In this post, let us zoom in and take a microscopic view on what’s happening at the contact in the forearm (referred to as forearm contact hereafter).
In a normal force exchange – in this case, in the forearm – each of the two parties is detecting and locating the line of force of the other one, so that his force can exert greater pressure head-to-head (over enough duration of time) going to beat the opponent. Force under such intent is basically unidirectional at the forearm contact. In a sense, you can argue that it is the head-to-head intent that has “caused” the force being unidirectional.
With multi-directional forces in place from the point-linked mechanism, there can be no moment only one direction exists for my force at the forearm contact. Rather, looking through the microscopic lens, the direction of my “force” at the contact is ever changing, never settling down to be targeted, to be locked head-to-head. Yet there seems no obvious physical movement in appearance. My “force” is actually a composite of forces in different directions at play, in such a way that there are always forces in directions other than the head-on, but laterally disrupting the incoming unidirectional force.

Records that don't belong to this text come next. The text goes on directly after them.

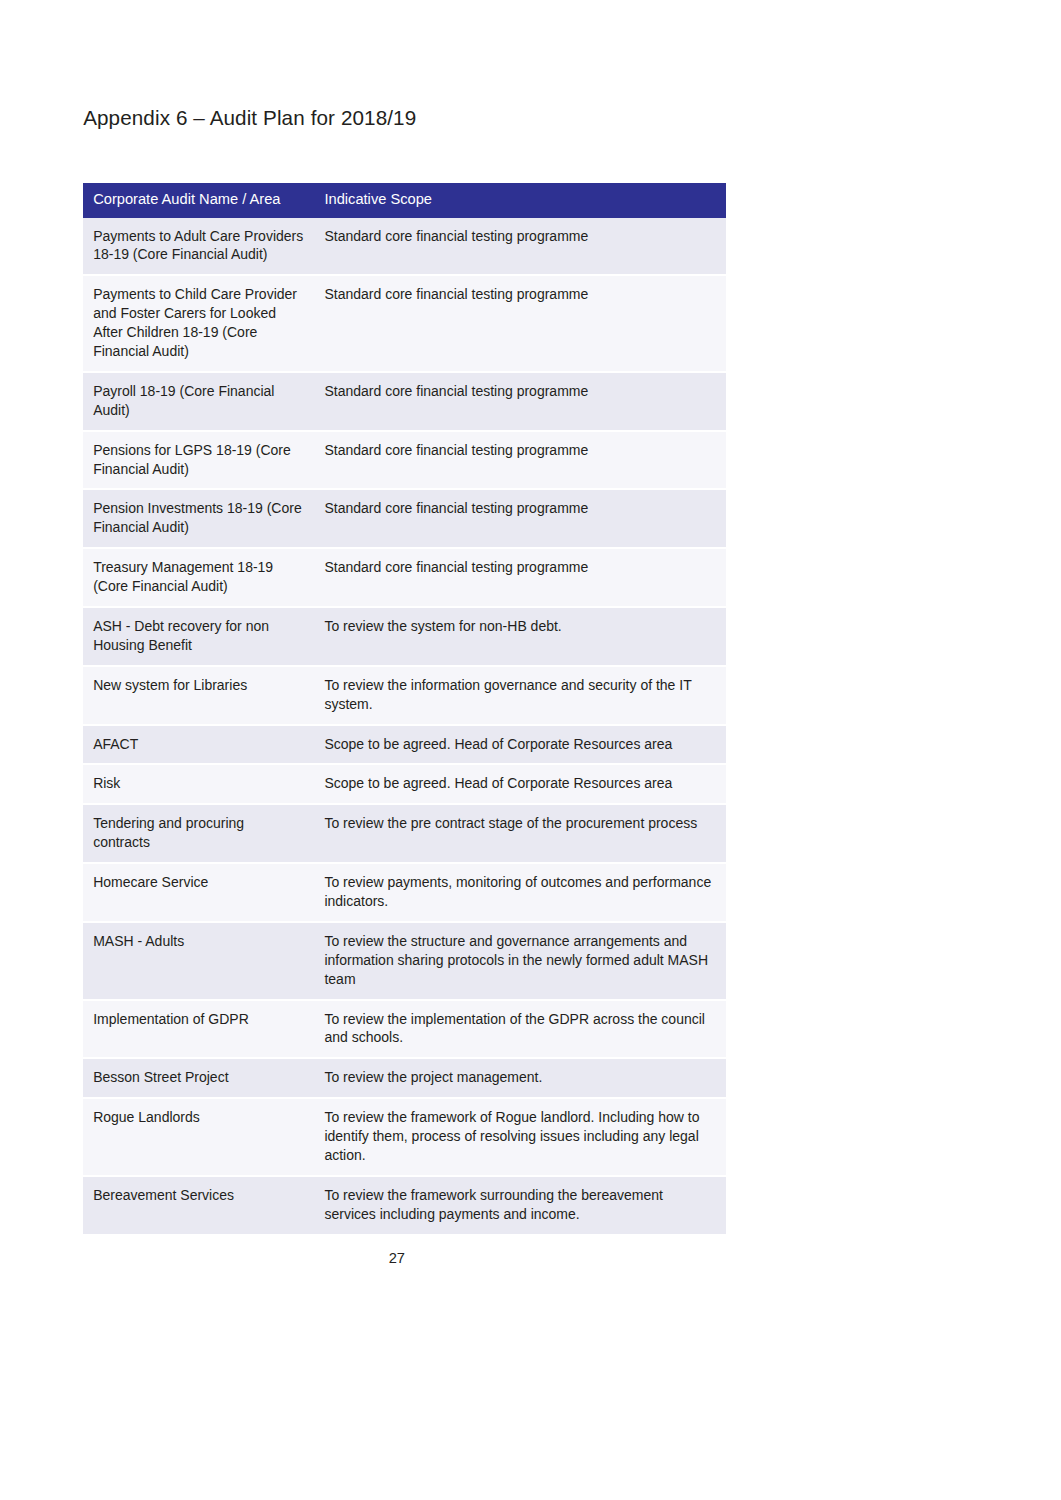Appendix 6 – Audit Plan for 2018/19
| Corporate Audit Name / Area | Indicative Scope |
| --- | --- |
| Payments to Adult Care Providers 18-19 (Core Financial Audit) | Standard core financial testing programme |
| Payments to Child Care Provider and Foster Carers for Looked After Children 18-19 (Core Financial Audit) | Standard core financial testing programme |
| Payroll 18-19 (Core Financial Audit) | Standard core financial testing programme |
| Pensions for LGPS 18-19 (Core Financial Audit) | Standard core financial testing programme |
| Pension Investments 18-19 (Core Financial Audit) | Standard core financial testing programme |
| Treasury Management 18-19 (Core Financial Audit) | Standard core financial testing programme |
| ASH - Debt recovery for non Housing Benefit | To review the system for non-HB debt. |
| New system for Libraries | To review the information governance and security of the IT system. |
| AFACT | Scope to be agreed. Head of Corporate Resources area |
| Risk | Scope to be agreed. Head of Corporate Resources area |
| Tendering and procuring contracts | To review the pre contract stage of the procurement process |
| Homecare Service | To review payments, monitoring of outcomes and performance indicators. |
| MASH - Adults | To review the structure and governance arrangements and information sharing protocols in the newly formed adult MASH team |
| Implementation of GDPR | To review the implementation of the GDPR across the council and schools. |
| Besson Street Project | To review the project management. |
| Rogue Landlords | To review the framework of Rogue landlord. Including how to identify them, process of resolving issues including any legal action. |
| Bereavement Services | To review the framework surrounding the bereavement services including payments and income. |
27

Still through the microscopic lens: The incoming force heading towards its ONE direction finds no exertion point (not enough duration of time to maintain head-to-head), yet it can’t stop nor adjust its course of movement instantly. It will then be easily deflected at the forearm contact by my active, ever-changing composite force. The opponent might be able to react quick enough to avoid being displaced by the deflection. Nevertheless, his balance is always disturbed because whenever he intends to force through the contact, he has to take his force back right away due to the absence of an exertion point; otherwise his force will fall into the void and be greatly deflected, he himself obviously losing balance and exposed to further attack. Even so (that is, the opponent manages to keep his position and be in contact), his force is still being microscopically deflected – my multi-directional forces disrupting his unidirectional force within my small but soft surface of the contact – and still resulting in his force “pressing into the void”. I would term it metaphorically as the “microscopic deflection”. When this happens in sticking hands, the scene will look interesting: There seems no enormous forces being exchanged; only that the opponent appears not able to grasp and maintain his balance, as seen in his staggering footsteps – it looks like “dancing” more than fighting!
Contact with opponent in this mode is, in my opinion, regarded as more advanced due to its higher level of control over the opponent. While contact exchanging power is certainly desirable and in fact the necessary basics, contact enabled with microscopic deflection should also be sought after, again in my opinion, as a gateway to the artist skill of Chu’s Wing Chun.
And from this we will turn to the “wrapping intent” in the next post.
CONCISE GUIDE: (All is mind activity.) Operating in the point-linked mode, always have the intent of disengaging from the opponent’s line of force at the forearm contact, yet still feel safe with your “control zone” up and running.